The detained leader of the Indigenous People of Biafra (IPOB), Nnamdi Kanu said that his life was in danger as most of his visitors were allegedly arrested and killed by operatives of the Department of State Services (DSS).
He said this in court during his secret trial alongside his co-defendants which began Tuesday, December 10 before the Abuja division of the Federal High Court amid heavy security and protest.
Kanu, alongside three other pro-Biafra agitators, Mr. Chidiebere Onwudiwe, Benjamin Madubugwu and David Nwawuisi are standing trial before Justice Binta Nyako on charges bordering on treasonable felony and terrorism.
But they are challenging the competency of the 11-count charge slammed against them by the Federal Government.
Kanu was brought to court in an enclose was brought to court in an enclosed Hilux van while an open Hilux with prison officers followed closely.
Before their trial commenced, a group of pro-Biafra protesters in Jewish garments besieged the court, demanding an open trial of the defendants.
A team of security operatives had to prevent the rampaging protesters from accessing the court complex.
Justice Binta Nyako had ordered the prosecution counsel, Mr. Shuaibu Labaran to file his reply, on the motion challenging the competence of the charge.
The court directed that the prosecution should serve his reply on the defence and adjourned till tomorrow Thursday for adoption of all the processes to enable the court deliver its ruling on the application.
Meanwhile, counsel to the Biafra leader, who is the first defendant in the matter, Ifeanyi Ejiofor informed the court that some of the relatives of the defendants who visited them at Kuje Prison were arrested and being detained by the DSS since two months ago.
“The information we are getting is that most of them have been killed by operatives of the DSS. My client is no longer safe in custody.
“The DSS counsel, Mr Labaran should make their corpses available to us for burial. The matter is before the court and the DSS must respect the court,” Ejiofor stated.

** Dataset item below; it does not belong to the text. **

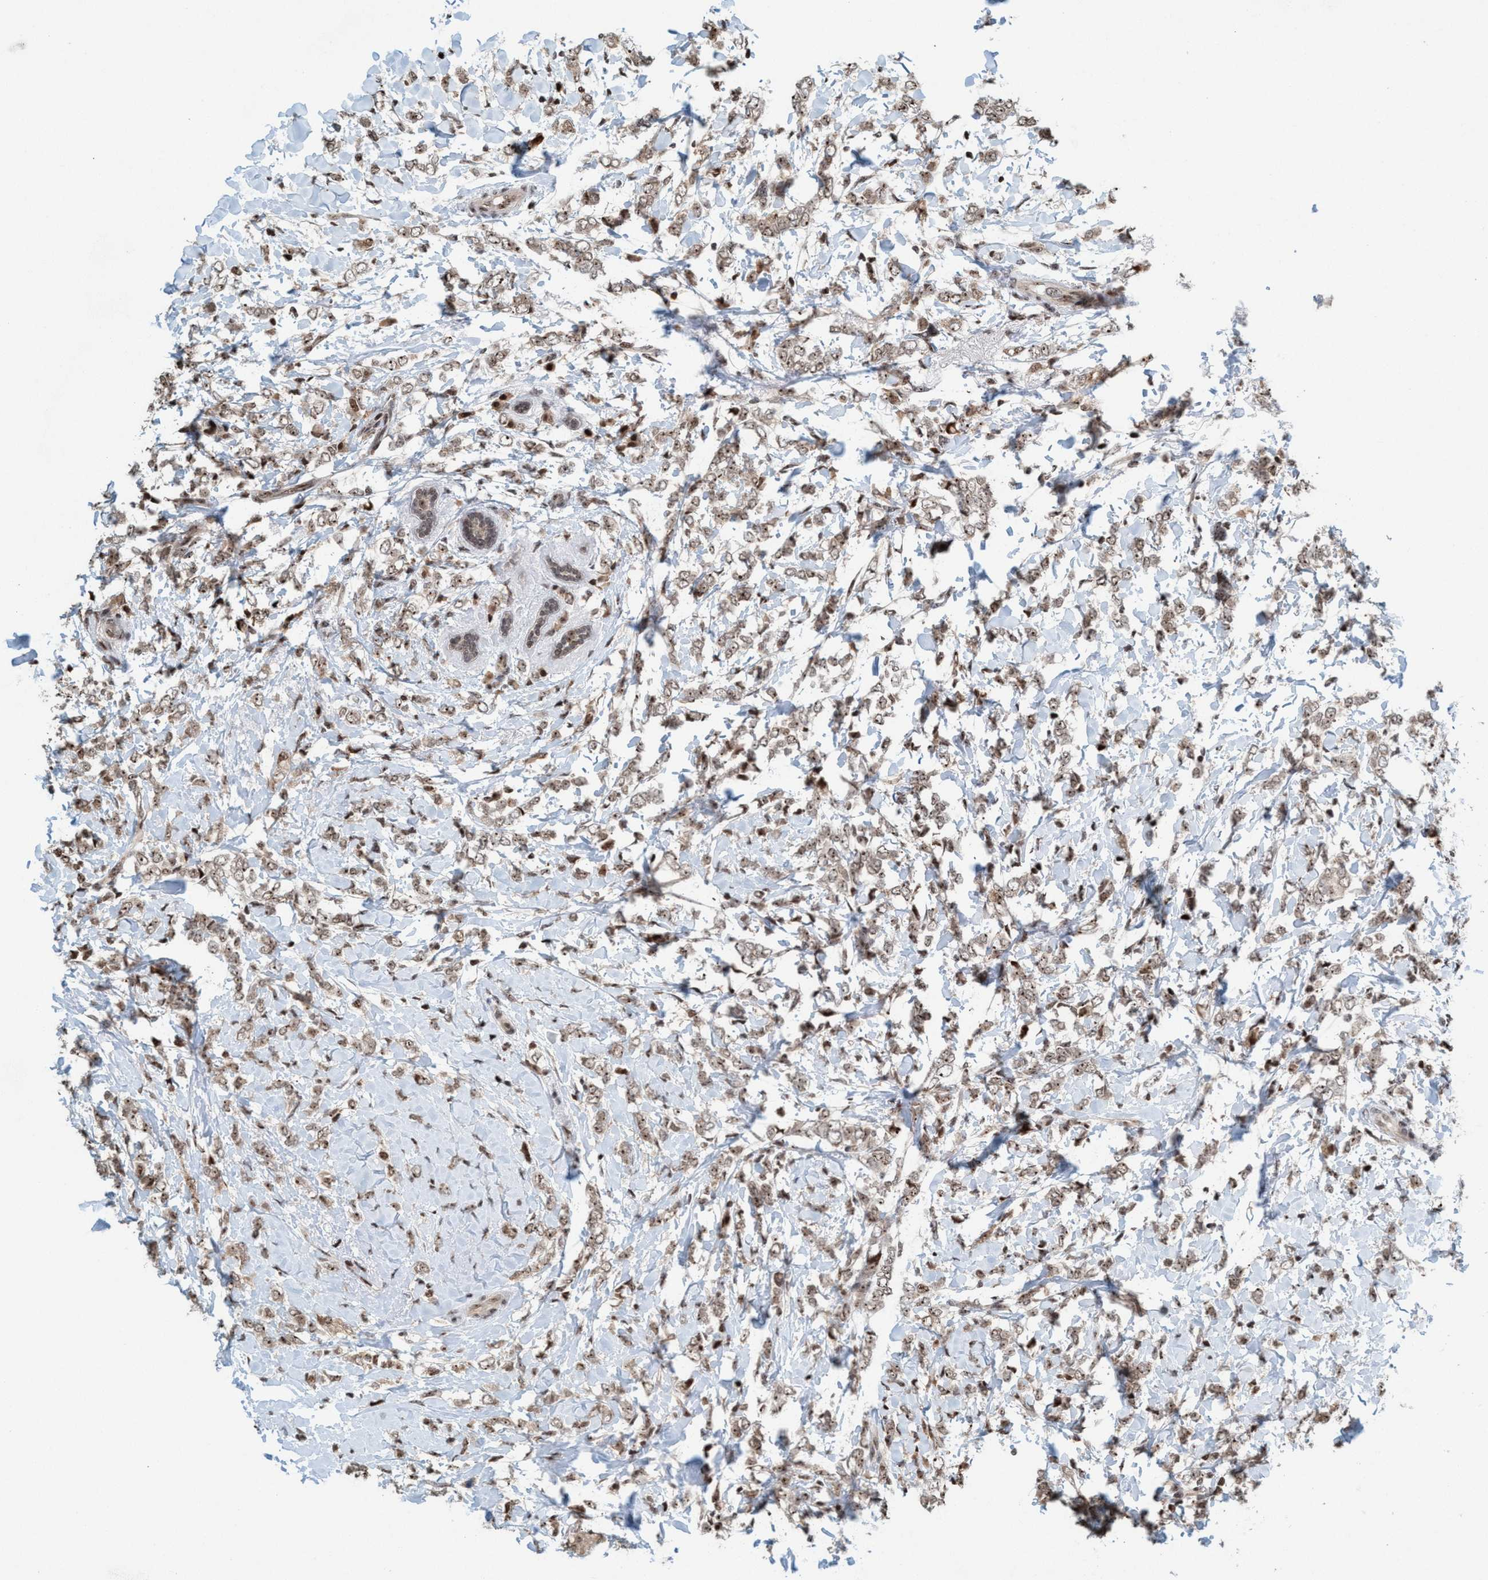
{"staining": {"intensity": "weak", "quantity": ">75%", "location": "nuclear"}, "tissue": "breast cancer", "cell_type": "Tumor cells", "image_type": "cancer", "snomed": [{"axis": "morphology", "description": "Normal tissue, NOS"}, {"axis": "morphology", "description": "Lobular carcinoma"}, {"axis": "topography", "description": "Breast"}], "caption": "Protein expression analysis of breast lobular carcinoma exhibits weak nuclear staining in about >75% of tumor cells.", "gene": "SMCR8", "patient": {"sex": "female", "age": 47}}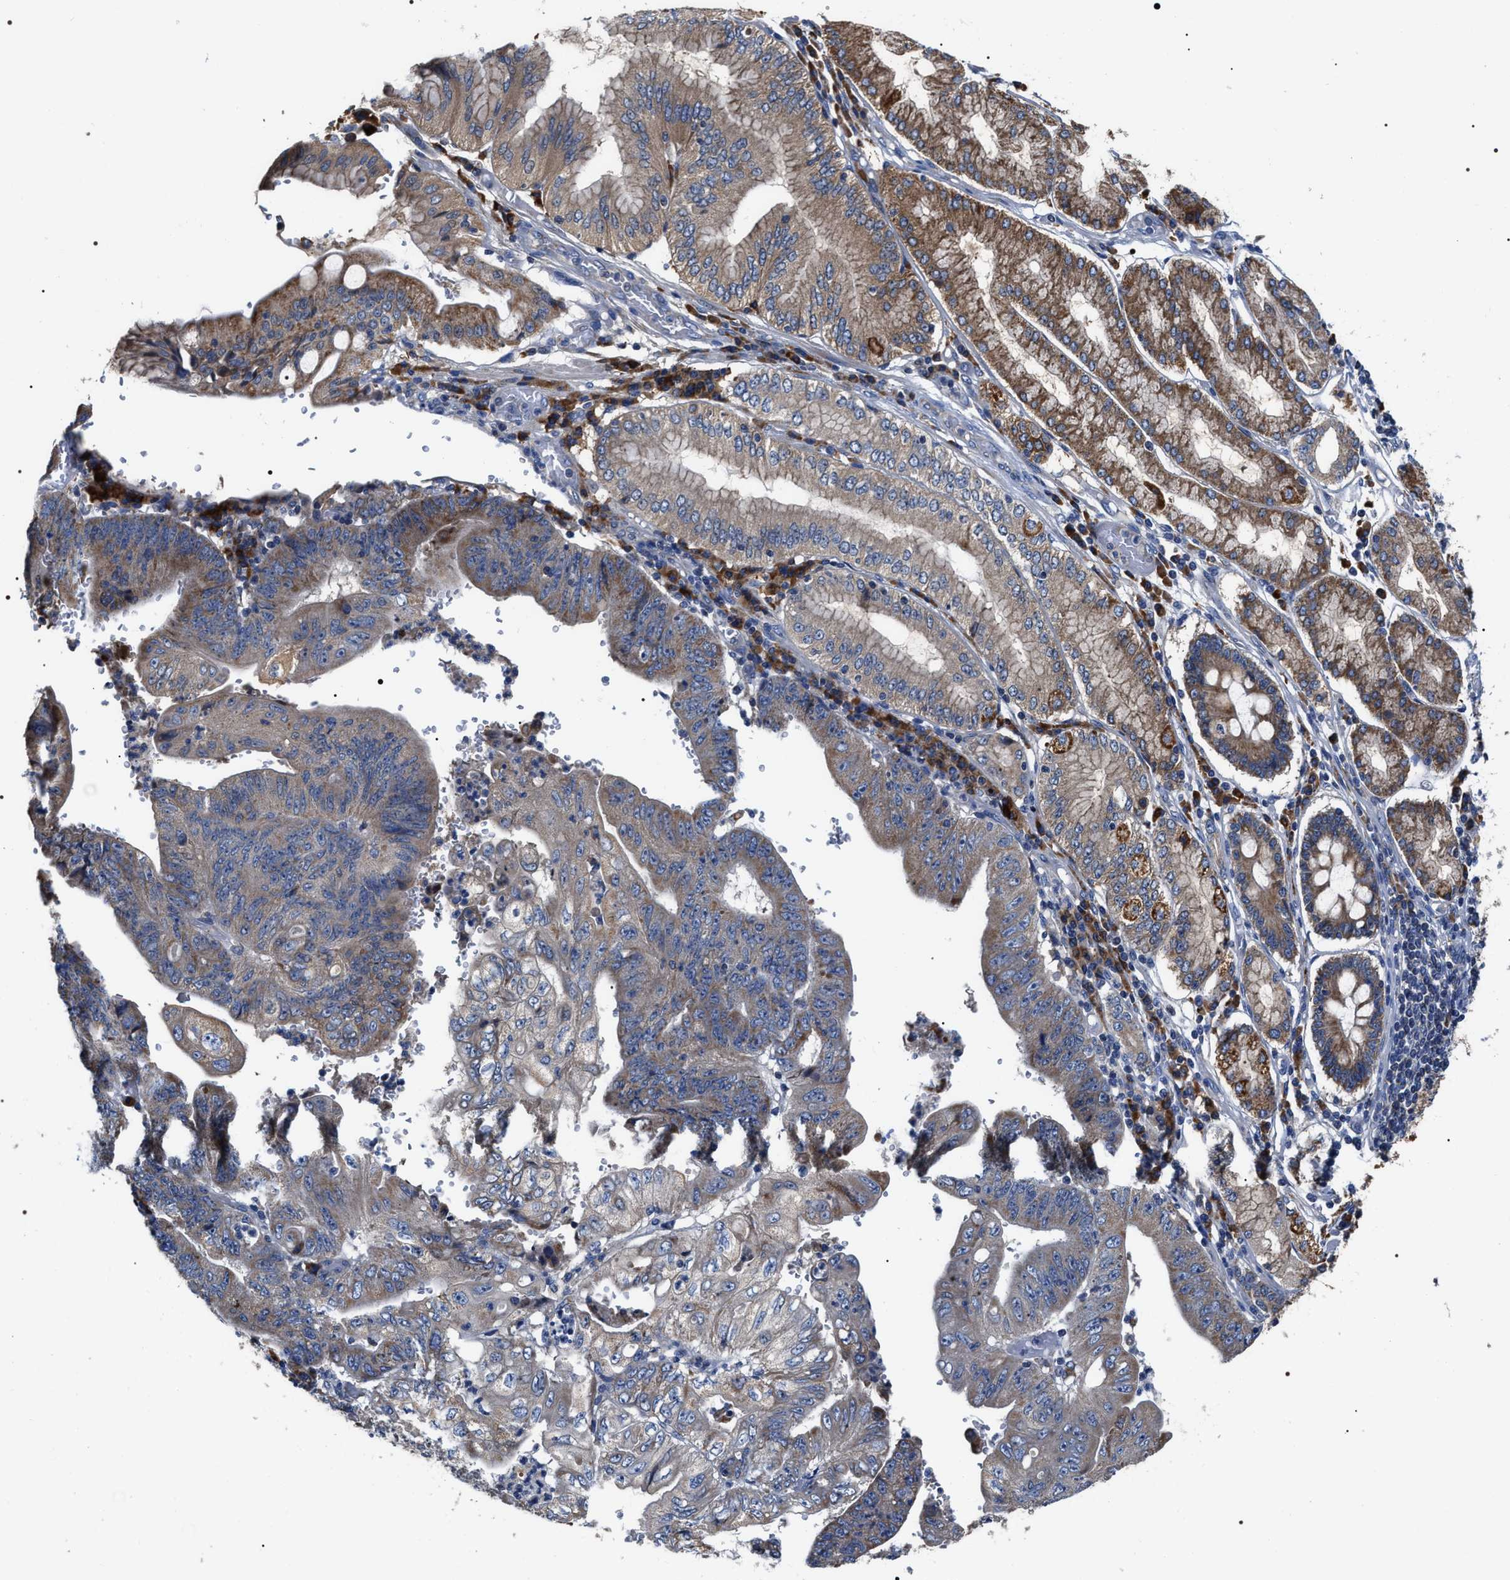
{"staining": {"intensity": "moderate", "quantity": ">75%", "location": "cytoplasmic/membranous"}, "tissue": "stomach cancer", "cell_type": "Tumor cells", "image_type": "cancer", "snomed": [{"axis": "morphology", "description": "Adenocarcinoma, NOS"}, {"axis": "topography", "description": "Stomach"}], "caption": "An image showing moderate cytoplasmic/membranous positivity in approximately >75% of tumor cells in stomach adenocarcinoma, as visualized by brown immunohistochemical staining.", "gene": "MACC1", "patient": {"sex": "female", "age": 73}}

One of the defence counsel, Mr Maxwell Okpara, in his submission accused the DSS of making the process of visiting the defendants cumbersome.
According to him, the DSS subjects lawyers to rigorous questioning and make lawyers fill two separate forms with detailed information before being allowed to see their clients in prison custody.
Okpara, therefore, prayed the court for a pronouncement on the visiting procedures for easy access to their clients.